Try it:
Within these entries, which lines include the string "that"? Copy each one.

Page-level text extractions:
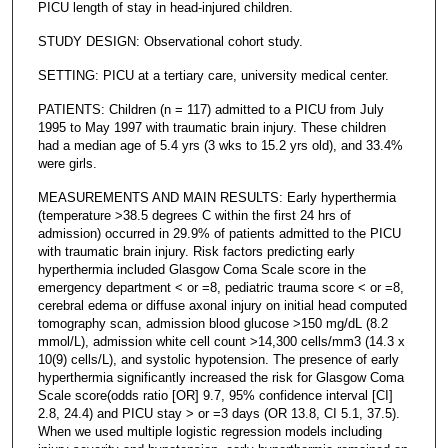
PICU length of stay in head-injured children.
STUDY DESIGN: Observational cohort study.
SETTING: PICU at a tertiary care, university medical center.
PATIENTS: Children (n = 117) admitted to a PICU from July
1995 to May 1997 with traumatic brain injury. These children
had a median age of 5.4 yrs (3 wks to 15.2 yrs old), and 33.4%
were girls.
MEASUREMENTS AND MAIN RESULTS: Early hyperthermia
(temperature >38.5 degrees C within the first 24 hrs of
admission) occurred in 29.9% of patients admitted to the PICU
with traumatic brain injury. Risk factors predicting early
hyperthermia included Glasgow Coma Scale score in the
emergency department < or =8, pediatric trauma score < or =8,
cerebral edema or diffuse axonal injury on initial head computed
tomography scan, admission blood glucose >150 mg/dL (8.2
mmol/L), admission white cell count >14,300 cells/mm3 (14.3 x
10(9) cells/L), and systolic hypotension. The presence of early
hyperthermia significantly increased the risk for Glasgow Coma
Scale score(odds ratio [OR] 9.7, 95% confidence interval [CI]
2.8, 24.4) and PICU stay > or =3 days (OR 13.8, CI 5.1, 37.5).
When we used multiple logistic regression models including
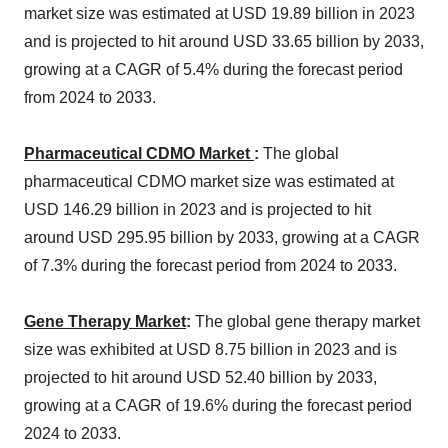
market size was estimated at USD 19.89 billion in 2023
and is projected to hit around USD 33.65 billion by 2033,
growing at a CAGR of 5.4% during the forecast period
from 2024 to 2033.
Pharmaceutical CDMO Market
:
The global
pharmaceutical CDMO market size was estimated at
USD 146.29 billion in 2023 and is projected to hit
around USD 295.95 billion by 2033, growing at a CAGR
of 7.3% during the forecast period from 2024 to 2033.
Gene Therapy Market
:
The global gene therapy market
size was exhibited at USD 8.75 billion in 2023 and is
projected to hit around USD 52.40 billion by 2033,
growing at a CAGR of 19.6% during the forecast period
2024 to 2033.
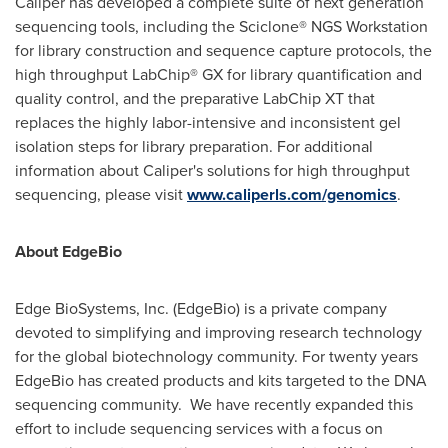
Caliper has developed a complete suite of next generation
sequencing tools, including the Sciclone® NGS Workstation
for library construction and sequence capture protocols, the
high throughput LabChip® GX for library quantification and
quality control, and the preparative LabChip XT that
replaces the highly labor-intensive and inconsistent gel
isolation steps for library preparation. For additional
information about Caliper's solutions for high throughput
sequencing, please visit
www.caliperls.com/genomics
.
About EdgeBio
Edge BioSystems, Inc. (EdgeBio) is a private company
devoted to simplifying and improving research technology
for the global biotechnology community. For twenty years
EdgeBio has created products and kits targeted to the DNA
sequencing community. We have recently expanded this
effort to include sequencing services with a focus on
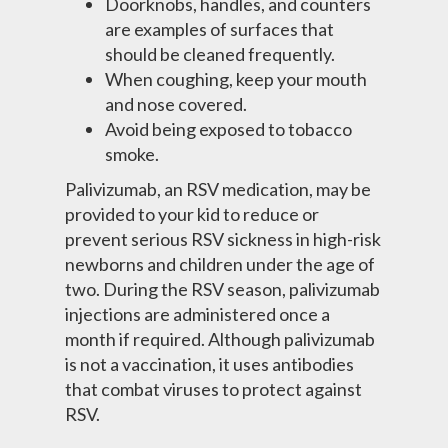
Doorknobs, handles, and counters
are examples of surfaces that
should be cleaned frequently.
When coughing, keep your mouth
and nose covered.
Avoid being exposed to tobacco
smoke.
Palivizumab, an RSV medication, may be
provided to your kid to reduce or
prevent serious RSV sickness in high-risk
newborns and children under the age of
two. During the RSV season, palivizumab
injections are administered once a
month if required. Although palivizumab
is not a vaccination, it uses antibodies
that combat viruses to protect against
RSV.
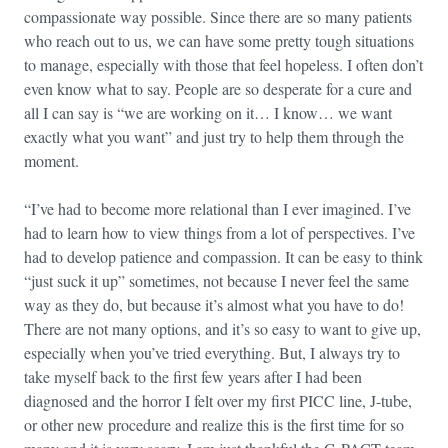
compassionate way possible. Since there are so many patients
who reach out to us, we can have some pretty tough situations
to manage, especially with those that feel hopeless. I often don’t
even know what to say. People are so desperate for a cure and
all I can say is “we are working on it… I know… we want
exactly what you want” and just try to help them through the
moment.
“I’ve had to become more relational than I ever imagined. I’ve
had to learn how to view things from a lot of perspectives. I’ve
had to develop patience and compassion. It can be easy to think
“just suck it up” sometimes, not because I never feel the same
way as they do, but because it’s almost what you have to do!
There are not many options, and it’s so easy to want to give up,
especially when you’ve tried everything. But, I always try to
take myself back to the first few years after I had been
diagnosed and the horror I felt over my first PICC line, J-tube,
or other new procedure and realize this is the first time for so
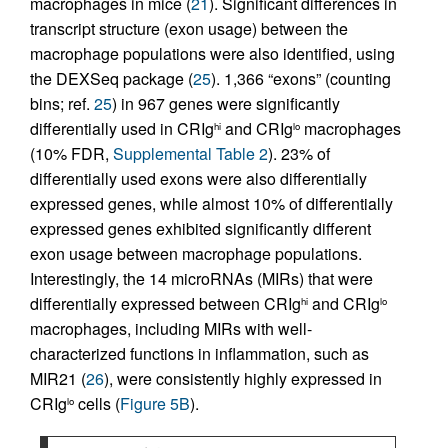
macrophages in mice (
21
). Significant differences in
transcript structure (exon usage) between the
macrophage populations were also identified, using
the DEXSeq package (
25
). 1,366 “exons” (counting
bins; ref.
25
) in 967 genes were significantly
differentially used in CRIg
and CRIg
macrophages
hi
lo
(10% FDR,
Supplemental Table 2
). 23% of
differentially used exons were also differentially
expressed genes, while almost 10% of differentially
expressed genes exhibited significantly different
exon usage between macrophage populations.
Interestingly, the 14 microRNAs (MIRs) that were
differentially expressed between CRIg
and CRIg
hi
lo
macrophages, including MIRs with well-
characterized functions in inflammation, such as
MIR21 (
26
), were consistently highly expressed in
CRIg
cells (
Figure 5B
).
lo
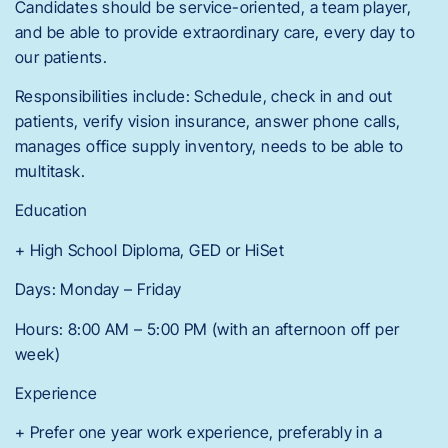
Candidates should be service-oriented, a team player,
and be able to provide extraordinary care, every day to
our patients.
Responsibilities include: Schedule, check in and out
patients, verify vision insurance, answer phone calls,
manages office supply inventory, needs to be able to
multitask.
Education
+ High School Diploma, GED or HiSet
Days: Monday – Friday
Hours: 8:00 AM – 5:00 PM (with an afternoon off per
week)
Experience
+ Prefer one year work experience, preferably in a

Solved exercise:
quality control, and the preparative LabChip XT that
are examples of surfaces that
that combat viruses to protect against
to manage, especially with those that feel hopeless. I often don’t
Interestingly, the 14 microRNAs (MIRs) that were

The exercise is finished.